Ce que disent les études

Beaucoup d’études ont été menées pour évaluer la portée de l’EPO sur les performances des sportifs. Bien évidemment aucune étude n’a pu être réalisée sur les sportifs professionnels de par leur statut. Quand au fait de procéder à des inférences entre les résultats de laboratoire pour des sportifs très bien entraînés et le monde professionnel, cela paraît bien illusoire étant donné la complexité des processus physiologiques. Cependant, de nombreuses études on conclu à des améliorations sensibles au moins sur des tests maximaux à VO2max ou PMA. Il a été également noté un allongement des temps de maintien d’un effort à une puissance donnée. Par exemple une puissance qui peut être maintenue pendant 20 minutes à 400 watts « sans aide ajoutée » pourrait être maintenue pendant 30 à 35 minutes avec l’EPO.
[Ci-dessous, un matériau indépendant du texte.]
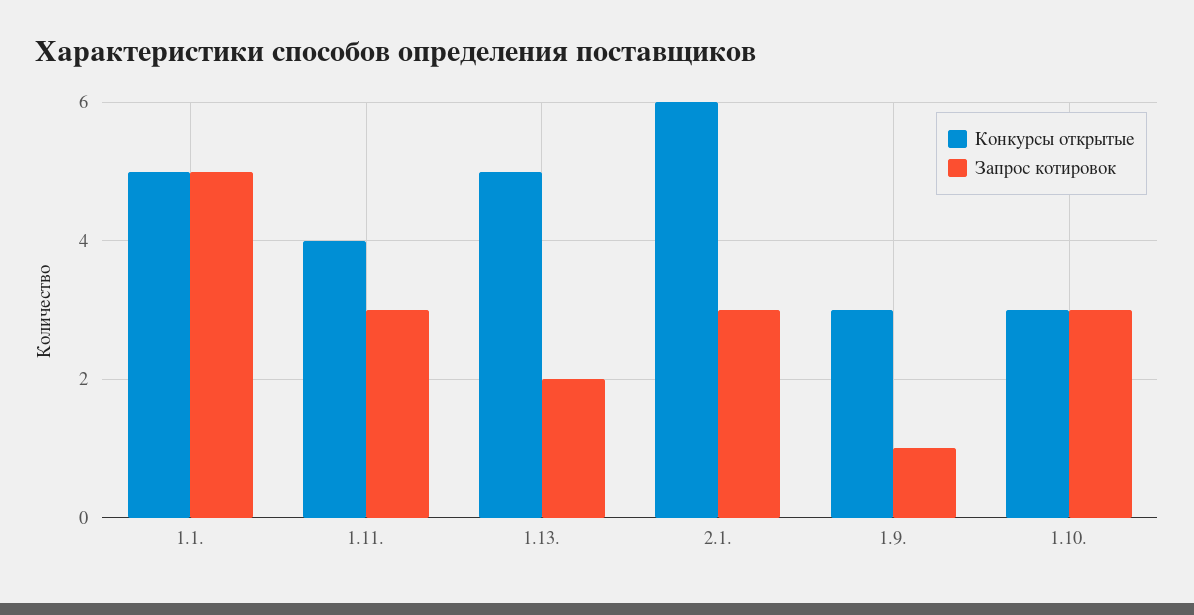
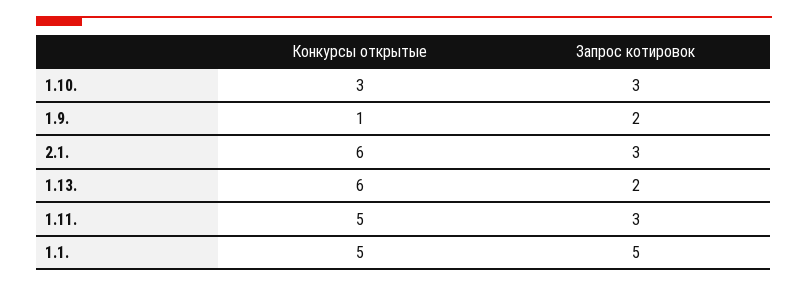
Конкурсы открытые, 1.11.: 4 -> 5
Конкурсы открытые, 1.13.: 5 -> 6
Конкурсы открытые, 1.9.: 3 -> 1
Запрос котировок, 1.9.: 1 -> 2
La communauté scientifique internationale, s’accorde bien à dire que l’EPO est efficace et pas uniquement à VO2max. À noter que l’étude hollandaise du CHDR a quelque peu étonné le monde scientifique, pour ses insuffisances méthodologiques entre autres.

Conclusion

J’ai essayé de rassembler un certain nombre d’arguments et d’éléments pour démontrer que l’EPO est bien une molécule efficace pour améliorer les performances en endurance sur des efforts relativement intenses, supérieures à 80 ou 85% du VO2max grâce à un meilleur approvisonnement en oxygène. Cela démontre également que les muscles ne sont pas facteurs limitants, au moins chez les cyclistes professionnels, puisqu’un apport supplémentaire en oxygène par augmentation du taux d’hémoglobine permet de développer plus de puissance pour une même durée d'effort à des inrensites sous-maximales supérieures seuil anaérobie. Les théories diverses à propos des facteurs limitant la performance en endurance ne sont pas toujours convaincantes : facteurs centraux, facteurs périphériques ? Au moins, l'EPO aura offert cette petite vertu, celle de nous éclairer sur la capacité des muscles à tirer profits d'un surplus d'oxygénation sanguine par augmentation du nombre de globules rouges.